Um pequeno adendo. A Rede de Pesquisa Solidária, organismo dedicado à produção de informação de qualidade para aperfeiçoar as políticas públicas e salvar vidas, disponibilizou em seu Boletim 33 uma Nota Técnica em que divulga um Índice de Ensino a Distância (IEAD), numa escala de 0 a 10. Todos os estados brasileiros e o Distrito Federal empreenderam esforços para o avanço da educação a distância em decorrência da suspensão das atividades presenciais. Vejamos a descrição do Índice e sua evolução.

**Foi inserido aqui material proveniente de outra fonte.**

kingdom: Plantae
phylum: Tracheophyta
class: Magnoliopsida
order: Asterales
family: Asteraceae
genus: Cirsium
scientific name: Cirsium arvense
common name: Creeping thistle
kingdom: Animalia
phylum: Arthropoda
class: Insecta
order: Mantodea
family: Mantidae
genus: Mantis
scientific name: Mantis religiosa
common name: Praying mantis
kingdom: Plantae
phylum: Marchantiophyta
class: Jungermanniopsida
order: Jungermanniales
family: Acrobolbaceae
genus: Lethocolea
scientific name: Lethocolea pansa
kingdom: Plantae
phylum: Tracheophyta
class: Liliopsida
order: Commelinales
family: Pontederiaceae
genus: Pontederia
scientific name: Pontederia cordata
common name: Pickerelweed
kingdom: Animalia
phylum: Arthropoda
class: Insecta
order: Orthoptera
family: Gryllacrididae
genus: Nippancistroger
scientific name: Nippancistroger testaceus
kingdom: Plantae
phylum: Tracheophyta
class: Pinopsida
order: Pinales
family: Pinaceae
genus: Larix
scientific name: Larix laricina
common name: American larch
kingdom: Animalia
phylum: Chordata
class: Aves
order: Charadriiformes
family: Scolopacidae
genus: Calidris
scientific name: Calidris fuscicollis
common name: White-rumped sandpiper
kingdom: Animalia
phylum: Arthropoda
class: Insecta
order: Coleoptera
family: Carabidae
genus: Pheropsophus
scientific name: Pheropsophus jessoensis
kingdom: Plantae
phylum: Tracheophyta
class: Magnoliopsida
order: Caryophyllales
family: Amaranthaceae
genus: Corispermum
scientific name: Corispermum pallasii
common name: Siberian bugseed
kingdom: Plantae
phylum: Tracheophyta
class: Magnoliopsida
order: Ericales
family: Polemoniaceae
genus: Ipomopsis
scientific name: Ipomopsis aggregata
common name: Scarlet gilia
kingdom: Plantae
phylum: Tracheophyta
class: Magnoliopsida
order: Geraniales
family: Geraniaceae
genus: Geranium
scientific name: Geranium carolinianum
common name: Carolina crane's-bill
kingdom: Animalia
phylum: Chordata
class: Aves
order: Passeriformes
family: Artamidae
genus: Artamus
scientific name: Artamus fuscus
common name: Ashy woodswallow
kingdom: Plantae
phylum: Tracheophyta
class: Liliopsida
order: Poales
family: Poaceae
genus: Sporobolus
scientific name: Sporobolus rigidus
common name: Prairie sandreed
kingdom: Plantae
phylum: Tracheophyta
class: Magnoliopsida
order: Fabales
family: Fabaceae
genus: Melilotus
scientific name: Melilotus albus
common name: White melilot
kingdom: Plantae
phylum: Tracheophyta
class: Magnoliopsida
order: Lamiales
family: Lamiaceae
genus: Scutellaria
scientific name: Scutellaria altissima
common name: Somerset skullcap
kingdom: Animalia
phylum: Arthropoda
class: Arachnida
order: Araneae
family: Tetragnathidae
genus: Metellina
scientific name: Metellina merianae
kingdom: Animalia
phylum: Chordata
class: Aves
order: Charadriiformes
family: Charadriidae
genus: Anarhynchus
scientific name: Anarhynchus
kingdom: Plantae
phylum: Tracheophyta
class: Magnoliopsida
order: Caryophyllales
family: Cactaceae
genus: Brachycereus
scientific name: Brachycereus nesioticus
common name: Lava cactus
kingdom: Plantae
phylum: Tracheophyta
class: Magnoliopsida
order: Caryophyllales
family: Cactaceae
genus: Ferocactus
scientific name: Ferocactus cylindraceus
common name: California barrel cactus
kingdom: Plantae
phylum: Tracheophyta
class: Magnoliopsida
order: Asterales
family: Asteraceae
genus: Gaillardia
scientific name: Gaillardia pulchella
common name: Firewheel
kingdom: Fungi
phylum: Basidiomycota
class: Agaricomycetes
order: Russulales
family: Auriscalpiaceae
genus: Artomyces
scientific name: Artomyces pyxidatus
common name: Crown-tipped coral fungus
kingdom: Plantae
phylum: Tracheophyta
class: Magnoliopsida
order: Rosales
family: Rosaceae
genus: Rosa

Para mensurar a existência de condições para a efetivação em larga escala da educação a distância para as redes públicas de Educação Básica, o organismo aferiu os seguintes aspectos: Meios de transmissão, formas de acesso, supervisão dos alunos e cobertura para os diversos níveis. Sergipe está entre os estados que mais evoluíram nos diversos aspectos da educação a distância aplicada à Educação Básica. Entre 2020 e 2021 o Índice do conjunto dos estados cresceu 86,7%, enquanto em Sergipe o crescimento foi de 126%. Parte da melhoria foi obtida com convênios e parcerias que não envolveram o dispêndio de recursos públicos, a exemplo da disponibilização de material digital pelos estados do Amazonas e Piauí, do patrocínio de parceiros privados como a Fundação Telefônica Vivo, Fundação Lemann, Instituto Península, Instituto Natura, Explicaê, entre outros. E, finalmente, o esforço das equipes técnicas, das professoras e professores na reformulação dos projetos e estratégias educacionais permitiram mitigar as imensas perdas decorrentes da longa suspensão das atividades escolares presenciais.

Concluindo. O período entre 2019 e 2020 foi muito complexo sob o ângulo do financiamento das redes públicas de ensino. Após uma fase de estagnação de recursos, decorrente da longa crise que se seguiu ao ano de 2015, tivemos em 2020 a irrupção da pandemia da covid 19 e a aprovação da Emenda Constitucional 108/2020 que estabeleceu o novo FUNDEB. As expectativas de novos recursos transferidos pelo Governo Federal ainda não se tornaram realidade, ao tempo que a ameaça de colapso do financiamento parecia comprometer toda a Educação Básica em meados do ano de 2020, visto que a forte redução das receitas correntes dos estados e municípios, principal fonte de financiamento da Educação Básica, não era compensada pelo auxílio emergencial transferido pelo Governo Federal. Este auxílio, entretanto, teve importante papel na sustentação do nível de atividade econômica, impedindo um mergulho na recessão. A pequena redução nas despesas de custeio e expressiva redução nas despesas de transporte escolar permitiram um redirecionamento de recursos para outras categorias.

No caso de Sergipe, esses recursos foram fundamentalmente redistribuídos para as atividades-fim, para os investimentos e para obras em estabelecimentos escolares. Os esforços para redirecionamento foram colossais e podem ser comprovados nos números da execução orçamentária. As dificuldades nessas movimentações nem sempre são evidentes para o cidadão comum. Mas nossas comunidades percebem o novo patamar de recursos disponíveis e acreditam que eles são imprescindíveis para a conquista e manutenção da qualidade de ensino. Equipamentos, oferta de material escolar de uso individual para os estudantes, infraestrutura de comunicação com qualidade, alimentação escolar e novas pautas, como o uniforme escolar e absorventes para as estudantes, são requisitos para uma escola de qualidade, inclusiva e equitativa, que, aliás, é exigida, também, pelo novo marco estabelecido pela Emenda Constitucional nº 108/2020.

Sergipe deu um bom exemplo de transição nesse período turbulento. Esperamos uma fase de melhorias, com o retorno das atividades presenciais, com o pleno funcionamento dos novos mecanismos do FUNDEB, com a esperança da superação da crise econômica e, finalmente, com o aproveitamento das boas experiências que esse período nos propiciou.

 

[*] É secretário de Estado da Educação, do Esporte e da Cultura - Seduc -, e foi reitor da Universidade Federal de Sergipe e da Universidade Federal da Integração Latino-Americana no Paraná.